The V8 motorcycle never had the chance to reach its full potential, but in the end its engineer, Carcano, gave the motorcycling world an even better gift: He developed Moto Guzzi’s first 90-degree transverse V-twin, which was put into the 1967 V7, the original version of what I’m riding around Lake Como. It became the eagle brand’s bestselling motorcycle and the engine style most closely associated with Moto Guzzi. The V7 was considered the first Italian sportbike and remains classic over 50 years later. To continue to call it a sportbike, however, is a bit of a stretch by today’s standards – it’s a 750cc that puts out 52 hp, has plenty of power, and yet is easy to ride. 

 

 

At first, I was terrified of riding in Italy. I had never ridden in a foreign country. But after several hours of riding wicked tight tornantes (Italian for hairpin bends), I didn’t want to get off the bike. We left the shores of Lake Como and climbed up to 4,000 feet of elevation in the countryside between the southern branches of the lake. My fingertips were already getting stiff when the patches of snow showed up on the sides of the road. Then my fingers just went numb. 

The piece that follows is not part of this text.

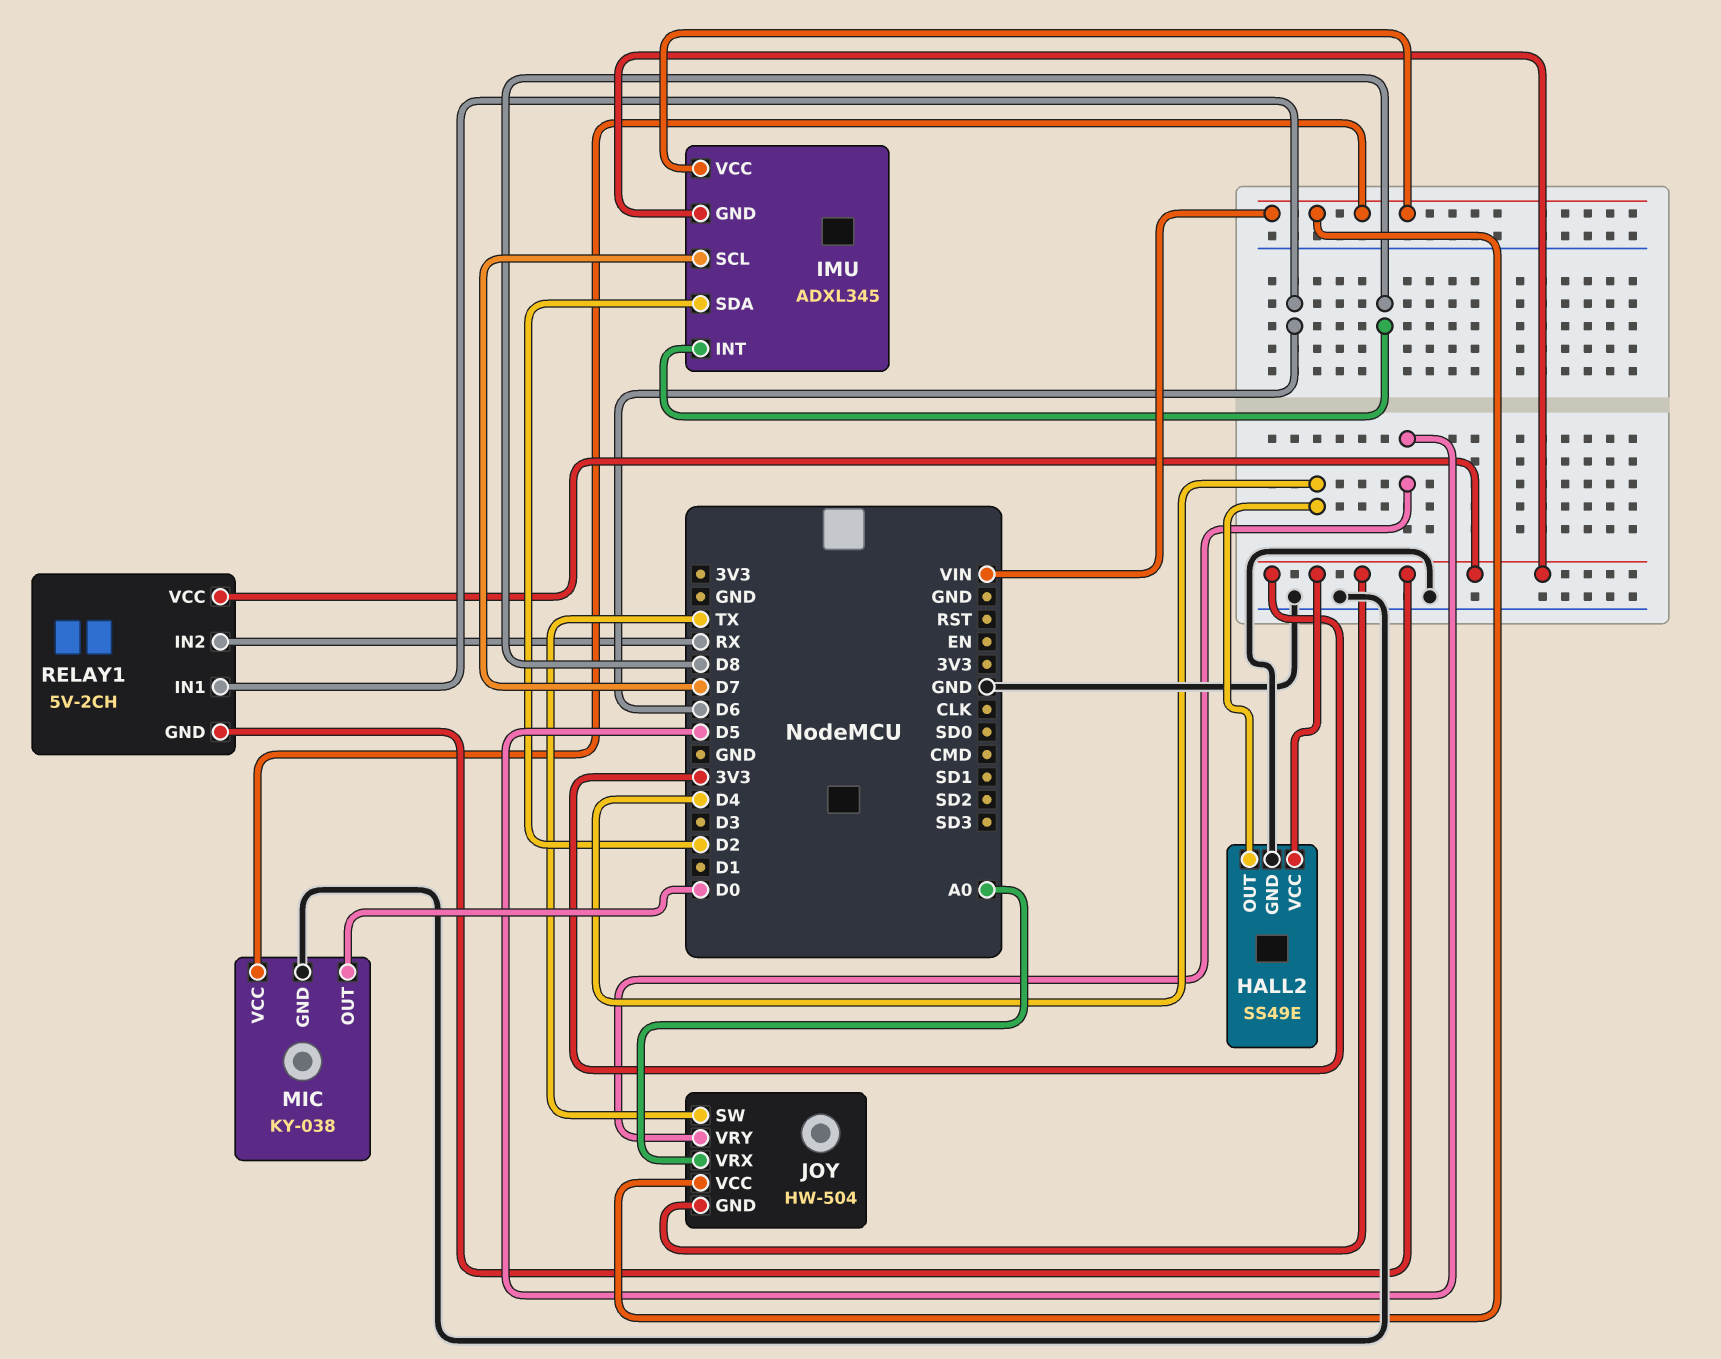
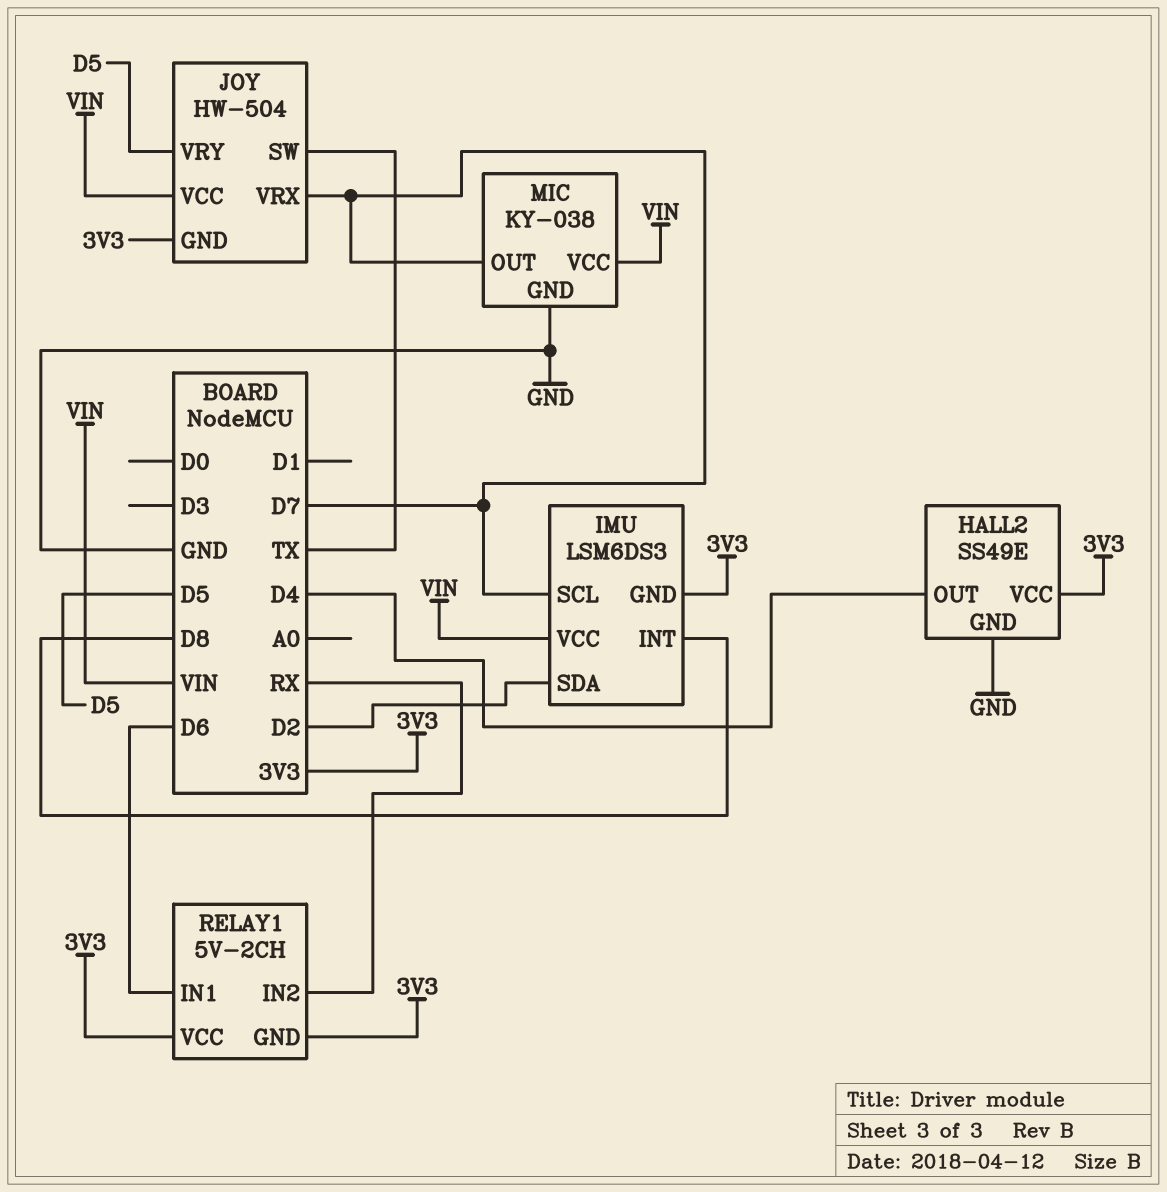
IMU: ADXL345 -> LSM6DS3
JOY pin VRX: A0 -> D7
MIC pin OUT: D0 -> D7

Being surrounded by so much beauty, classic architecture and adorable elderly Italians ambling across roads in front of me – or just watching me ride by from their stoops – frigid fingers were easy to ignore. After 100 kilometers of riding, we returned to Mandello del Lario for a factory tour and museum visit. Walking around the inner courtyards felt like taking a step back to the 1920s and ’30s, when these buildings were erected. In 1921, the factory was 3,230 square feet. By 1970, it had ballooned to 383,000 square feet. Much has changed; the wind tunnel built in the 1950s is no longer in use, but it was such a revolutionary testing mechanism that it remains intact and serves as a showpiece. Even though the grounds still have a pre-WWII feel and look, the guts of the buildings now house modern assembly lines, dyno rooms, offices and loading docks. 

Standing near the final assembly area, we watched a red-coated inspector critically examine every Moto Guzzi. His process was meticulous, performed with mesmerizing precision. High season at the factory had just started, and the 120-employee workforce can push out 65 bikes a day, depending on the model. Yet, from the engine builders to the shipping department, nobody seemed to move with any kind of urgency. It’s not a race. It’s not how many or how fast; it’s about how good and how enjoyable. 

 

 

The number of Italian makers that have come and gone since the early 1900s is well into the hundreds. From Acerboni, Aermacchi and Aetos all the way to Zenit, Zepa and Zeta, a list of the defunct marques is as shocking as it is long. It also points out a striking realization that Moto Guzzi has done something special: It has survived wars, dictators, economic crashes, buyouts, major sales declines and model flops, and never once ceased production. And for nearly 100 years, they’ve done it all from a small Italian town that’s home to barely more than 10,000 citizens. 

You don’t have to travel all the way to Lake Como to experience a Moto Guzzi. No matter where you ride one, you’re going to experience the decades of development it took to give you that bike – the races done, the feats of endurance, the expeditions, the countless miles spent riding around the Dolomites. Moto Guzzi motorcycles may be manufactured behind a red metal gate, but they’re developed in the tornantes of Northern Italy.